“A importação e detenção de vários ficheiros de conteúdo pornográfico de menores com idades inferiores a 16 e a 14 anos de idade integra um único crime de pornografia de menores agravado, p. e p. pelo artigo 176.º n.º 1, al. c) e artigo 177.º, n.º 7 do Código Penal.”
Sumário
I – Na tipificação do n.º 1 do art. 176.º do CP, ao nível do bem jurídico protegido, importa distinguir as várias situações aí previstas. Assim, as als. a) e b), as quais implicam um contacto directo com menor, protegem um bem jurídico pessoal (liberdade e a autodeterminação sexual) e as als. c) e d), as quais não implicam contacto directo com menor, protegem um bem jurídico supra-individual ou comunitário (proibição do comércio e proliferação de material pornográfico com menores) e indirectamente a liberdade e a autodeterminação sexual do menor.
II – O crime de trato sucessivo é uma figura jurídica criada pela jurisprudência e pela doutrina, associado a uma actividade criminosa (inicialmente criado para o tráfico de estupefacientes), na qual é difícil quantificar ou isolar os actos criminosos praticados pelo agente e na qual não se verificam os pressupostos do crime continuado.

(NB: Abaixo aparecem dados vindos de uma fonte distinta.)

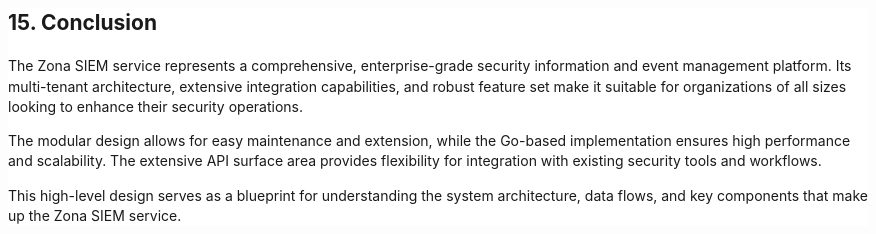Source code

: 
## 15. Conclusion

The Zona SIEM service represents a comprehensive, enterprise-grade security information and event management platform. Its multi-tenant architecture, extensive integration capabilities, and robust feature set make it suitable for organizations of all sizes looking to enhance their security operations.

The modular design allows for easy maintenance and extension, while the Go-based implementation ensures high performance and scalability. The extensive API surface area provides flexibility for integration with existing security tools and workflows.

This high-level design serves as a blueprint for understanding the system architecture, data flows, and key components that make up the Zona SIEM service.
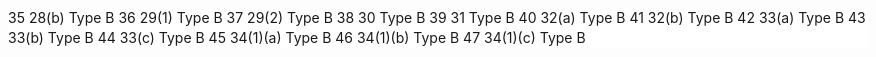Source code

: <td>35</td>
<td>28(b)</td>
<td>Type B</td>
</tr>
<tr>
<td>36</td>
<td>29(1)</td>
<td>Type B</td>
</tr>
<tr>
<td>37</td>
<td>29(2)</td>
<td>Type B</td>
</tr>
<tr>
<td>38</td>
<td>30</td>
<td>Type B</td>
</tr>
<tr>
<td>39</td>
<td>31</td>
<td>Type B</td>
</tr>
<tr>
<td>40</td>
<td>32(a)</td>
<td>Type B</td>
</tr>
<tr>
<td>41</td>
<td>32(b)</td>
<td>Type B</td>
</tr>
<tr>
<td>42</td>
<td>33(a)</td>
<td>Type B</td>
</tr>
<tr>
<td>43</td>
<td>33(b)</td>
<td>Type B</td>
</tr>
<tr>
<td>44</td>
<td>33(c)</td>
<td>Type B</td>
</tr>
<tr>
<td>45</td>
<td>34(1)(a)</td>
<td>Type B</td>
</tr>
<tr>
<td>46</td>
<td>34(1)(b)</td>
<td>Type B</td>
</tr>
<tr>
<td>47</td>
<td>34(1)(c)</td>
<td>Type B</td>
</tr>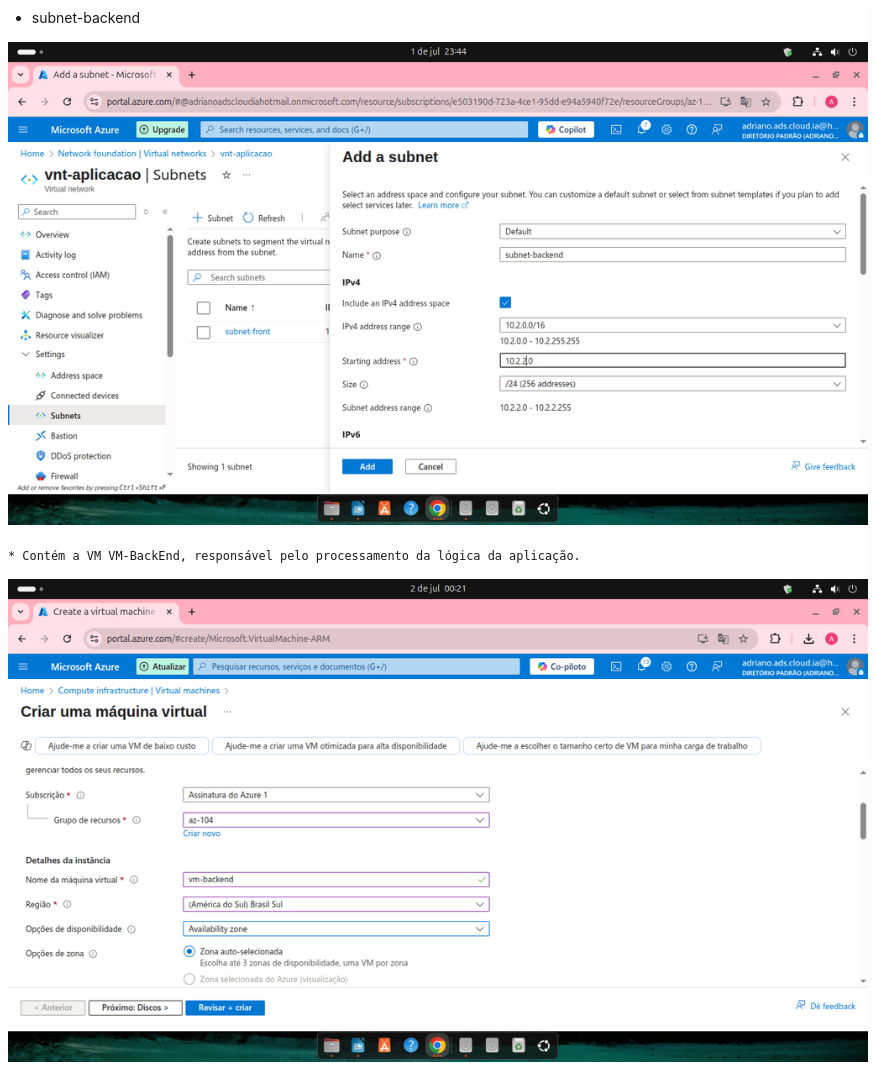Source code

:   * subnet-backend

![alt text](<imagem/subnet backend da vnet aplicação.png>)

    * Contém a VM VM-BackEnd, responsável pelo processamento da lógica da aplicação.

![alt text](<imagem/vm backend.png>)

III – A nível jurisprudencial, admitindo-se o crime de trato sucessivo, a sua caracterização, para uns, assenta numa “unidade resolutiva” e para outros deve resultar da “reiteração” dos actos praticados que devem resultar da estrutura do tipo legal. A construção da figura do crime de trato sucessivo assenta, pois, numa unidade resolutiva, a qual tem como pressuposto uma actividade.
IV – Tal como no tráfico de estupefacientes, as als. c) e d) do n.º 1 do art. 176.º do CP, estão estruturadas por referência a várias actividades e modalidades de acção. Na al. c) estão em causa as actividades de “Produzir, distribuir, importar, exportar, divulgar, exibir, ceder ou disponibilizar a qualquer título ou por qualquer meio” materiais pornográficos e na al. d) as actividades de “Adquirir, detiver ou alojar materiais previstos na al. b) com o propósito de os distribuir, importar, exportar, divulgar, exibir ou ceder”, os mesmos materiais pornográficos.

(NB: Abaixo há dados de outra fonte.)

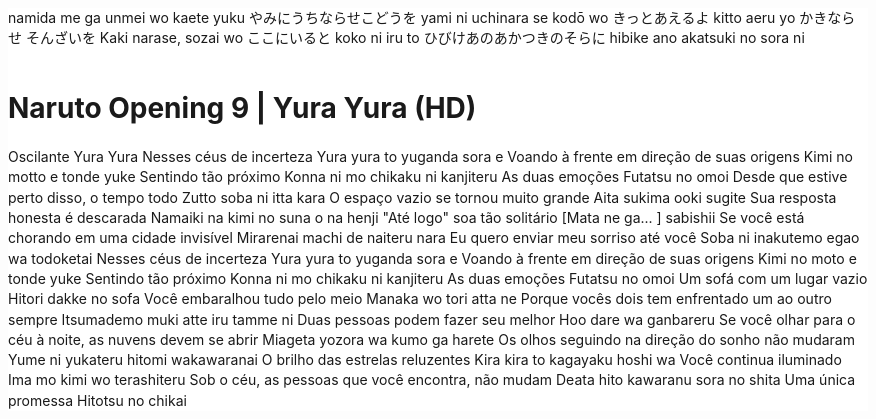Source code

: namida me ga unmei wo kaete yuku
やみにうちならせこどうを
yami ni uchinara se kodō wo
きっとあえるよ
kitto aeru yo
かきならせ そんざいを
Kaki narase, sozai wo
ここにいると
koko ni iru to
ひびけあのあかつきのそらに
hibike ano akatsuki no sora ni
# Naruto Opening 9 | Yura Yura (HD)
Oscilante
Yura Yura
Nesses céus de incerteza
Yura yura to yuganda sora e
Voando à frente em direção de suas origens
Kimi no motto e tonde yuke
Sentindo tão próximo
Konna ni mo chikaku ni kanjiteru
As duas emoções
Futatsu no omoi
Desde que estive perto disso, o tempo todo
Zutto soba ni itta kara
O espaço vazio se tornou muito grande
Aita sukima ooki sugite
Sua resposta honesta é descarada
Namaiki na kimi no suna o na henji
"Até logo" soa tão solitário
[Mata ne ga... ] sabishii
Se você está chorando em uma cidade invisível
Mirarenai machi de naiteru nara
Eu quero enviar meu sorriso até você
Soba ni inakutemo egao wa todoketai
Nesses céus de incerteza
Yura yura to yuganda sora e
Voando à frente em direção de suas origens
Kimi no moto e tonde yuke
Sentindo tão próximo
Konna ni mo chikaku ni kanjiteru
As duas emoções
Futatsu no omoi
Um sofá com um lugar vazio
Hitori dakke no sofa
Você embaralhou tudo pelo meio
Manaka wo tori atta ne
Porque vocês dois tem enfrentado um ao outro sempre
Itsumademo muki atte iru tamme ni
Duas pessoas podem fazer seu melhor
Hoo dare wa ganbareru
Se você olhar para o céu à noite, as nuvens devem se abrir
Miageta yozora wa kumo ga harete
Os olhos seguindo na direção do sonho não mudaram
Yume ni yukateru hitomi wakawaranai
O brilho das estrelas reluzentes
Kira kira to kagayaku hoshi wa
Você continua iluminado
Ima mo kimi wo terashiteru
Sob o céu, as pessoas que você encontra, não mudam
Deata hito kawaranu sora no shita
Uma única promessa
Hitotsu no chikai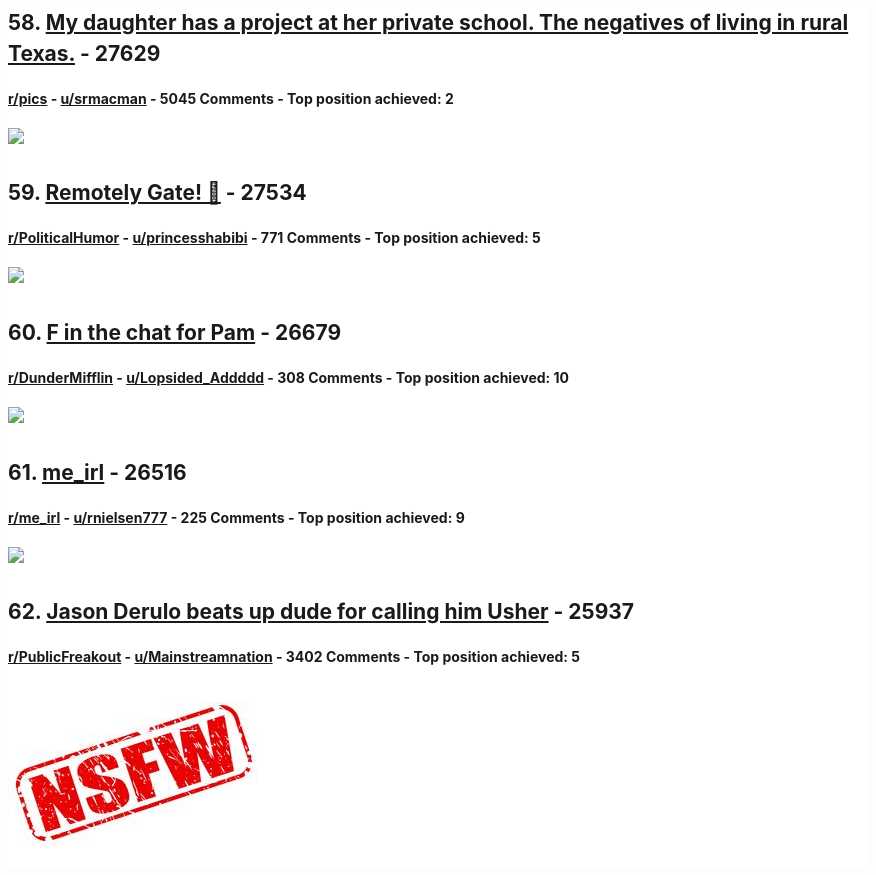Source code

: ## 58. [My daughter has a project at her private school. The negatives of living in rural Texas.](http://reddit.com/r/pics/comments/rw9g1w/my_daughter_has_a_project_at_her_private_school/) - 27629
#### [r/pics](http://reddit.com/r/pics) - [u/srmacman](http://reddit.com/u/srmacman) - 5045 Comments - Top position achieved: 2

<a href="https://i.redd.it/2l1plo7wmr981.jpg"><img src="https://b.thumbs.redditmedia.com/NMt6tlOox2ipYptL8T-TdQcJXdSKMzOVARyPYrLM_UM.jpg"></img></a>

## 59. [Remotely Gate! 🤣](http://reddit.com/r/PoliticalHumor/comments/rvlfnr/remotely_gate/) - 27534
#### [r/PoliticalHumor](http://reddit.com/r/PoliticalHumor) - [u/princesshabibi](http://reddit.com/u/princesshabibi) - 771 Comments - Top position achieved: 5

<a href="https://i.redd.it/ie3mnyq5ll981.jpg"><img src="https://b.thumbs.redditmedia.com/p55LHmPyan21V3t5lzV6k6O0dWGVq7RK2b_8ibwafww.jpg"></img></a>

## 60. [F in the chat for Pam](http://reddit.com/r/DunderMifflin/comments/rw0mcu/f_in_the_chat_for_pam/) - 26679
#### [r/DunderMifflin](http://reddit.com/r/DunderMifflin) - [u/Lopsided_Addddd](http://reddit.com/u/Lopsided_Addddd) - 308 Comments - Top position achieved: 10

<a href="https://i.redd.it/zlicfgu8op981.jpg"><img src="https://b.thumbs.redditmedia.com/5jbQ_vvcfE6Yi69SyPwD3RBnuUcuqHNefDaO8uldEPM.jpg"></img></a>

## 61. [me_irl](http://reddit.com/r/me_irl/comments/rvjovw/me_irl/) - 26516
#### [r/me_irl](http://reddit.com/r/me_irl) - [u/rnielsen777](http://reddit.com/u/rnielsen777) - 225 Comments - Top position achieved: 9

<a href="https://i.redd.it/2fl8vaji5l981.jpg"><img src="https://b.thumbs.redditmedia.com/cpm6Mor1AMq91cjscKCPt8SJL8nO8Fbz64-pdeh-k0Y.jpg"></img></a>

## 62. [Jason Derulo beats up dude for calling him Usher](http://reddit.com/r/PublicFreakout/comments/rw5pqj/jason_derulo_beats_up_dude_for_calling_him_usher/) - 25937
#### [r/PublicFreakout](http://reddit.com/r/PublicFreakout) - [u/Mainstreamnation](http://reddit.com/u/Mainstreamnation) - 3402 Comments - Top position achieved: 5

<a href="https://v.redd.it/atqvb4ayrq981"><img src="https://github.com/mgerb/top-of-reddit/raw/master/nsfw.jpg"></img></a>
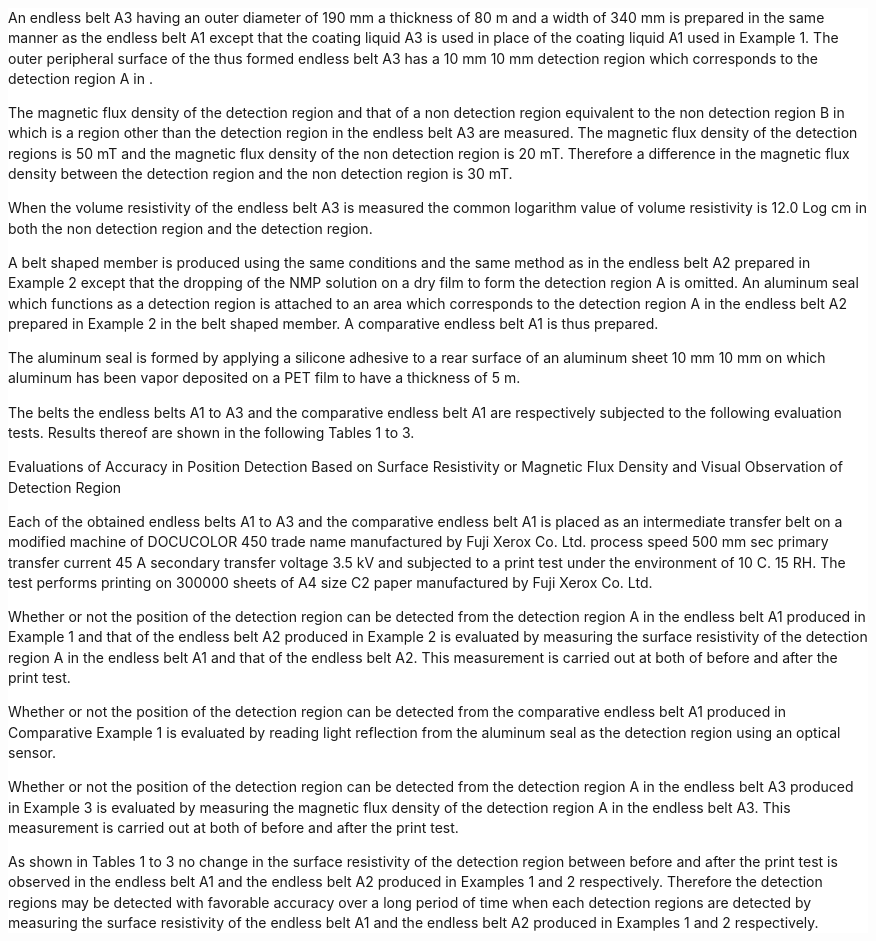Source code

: An endless belt A3 having an outer diameter of 190 mm a thickness of 80 m and a width of 340 mm is prepared in the same manner as the endless belt A1 except that the coating liquid A3 is used in place of the coating liquid A1 used in Example 1. The outer peripheral surface of the thus formed endless belt A3 has a 10 mm 10 mm detection region which corresponds to the detection region A in .

The magnetic flux density of the detection region and that of a non detection region equivalent to the non detection region B in which is a region other than the detection region in the endless belt A3 are measured. The magnetic flux density of the detection regions is 50 mT and the magnetic flux density of the non detection region is 20 mT. Therefore a difference in the magnetic flux density between the detection region and the non detection region is 30 mT.

When the volume resistivity of the endless belt A3 is measured the common logarithm value of volume resistivity is 12.0 Log cm in both the non detection region and the detection region.

A belt shaped member is produced using the same conditions and the same method as in the endless belt A2 prepared in Example 2 except that the dropping of the NMP solution on a dry film to form the detection region A is omitted. An aluminum seal which functions as a detection region is attached to an area which corresponds to the detection region A in the endless belt A2 prepared in Example 2 in the belt shaped member. A comparative endless belt A1 is thus prepared.

The aluminum seal is formed by applying a silicone adhesive to a rear surface of an aluminum sheet 10 mm 10 mm on which aluminum has been vapor deposited on a PET film to have a thickness of 5 m.

The belts the endless belts A1 to A3 and the comparative endless belt A1 are respectively subjected to the following evaluation tests. Results thereof are shown in the following Tables 1 to 3.

Evaluations of Accuracy in Position Detection Based on Surface Resistivity or Magnetic Flux Density and Visual Observation of Detection Region

Each of the obtained endless belts A1 to A3 and the comparative endless belt A1 is placed as an intermediate transfer belt on a modified machine of DOCUCOLOR 450 trade name manufactured by Fuji Xerox Co. Ltd. process speed 500 mm sec primary transfer current 45 A secondary transfer voltage 3.5 kV and subjected to a print test under the environment of 10 C. 15 RH. The test performs printing on 300000 sheets of A4 size C2 paper manufactured by Fuji Xerox Co. Ltd.

Whether or not the position of the detection region can be detected from the detection region A in the endless belt A1 produced in Example 1 and that of the endless belt A2 produced in Example 2 is evaluated by measuring the surface resistivity of the detection region A in the endless belt A1 and that of the endless belt A2. This measurement is carried out at both of before and after the print test.

Whether or not the position of the detection region can be detected from the comparative endless belt A1 produced in Comparative Example 1 is evaluated by reading light reflection from the aluminum seal as the detection region using an optical sensor.

Whether or not the position of the detection region can be detected from the detection region A in the endless belt A3 produced in Example 3 is evaluated by measuring the magnetic flux density of the detection region A in the endless belt A3. This measurement is carried out at both of before and after the print test.

As shown in Tables 1 to 3 no change in the surface resistivity of the detection region between before and after the print test is observed in the endless belt A1 and the endless belt A2 produced in Examples 1 and 2 respectively. Therefore the detection regions may be detected with favorable accuracy over a long period of time when each detection regions are detected by measuring the surface resistivity of the endless belt A1 and the endless belt A2 produced in Examples 1 and 2 respectively.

V – Sendo a estrutura do crime de tráfico de estupefacientes e do crime de pornografia de menores, p. e p. nas als. c) e d) do art. 176.º do CP idêntica, nada justifica um tratamento diverso do ponto de vista do concurso, porquanto nenhum deles protege directamente bens eminentemente pessoais.
IV – Em todos os crimes tipificados por referência a actividades, nos quais estejam em causa várias modalidades de acção e actos reiterados e quando não estejam em causa, ao nível do bem jurídico, bens eminentemente pessoais, nada obsta a que os mesmos sejam considerados um único crime de trato sucessivo.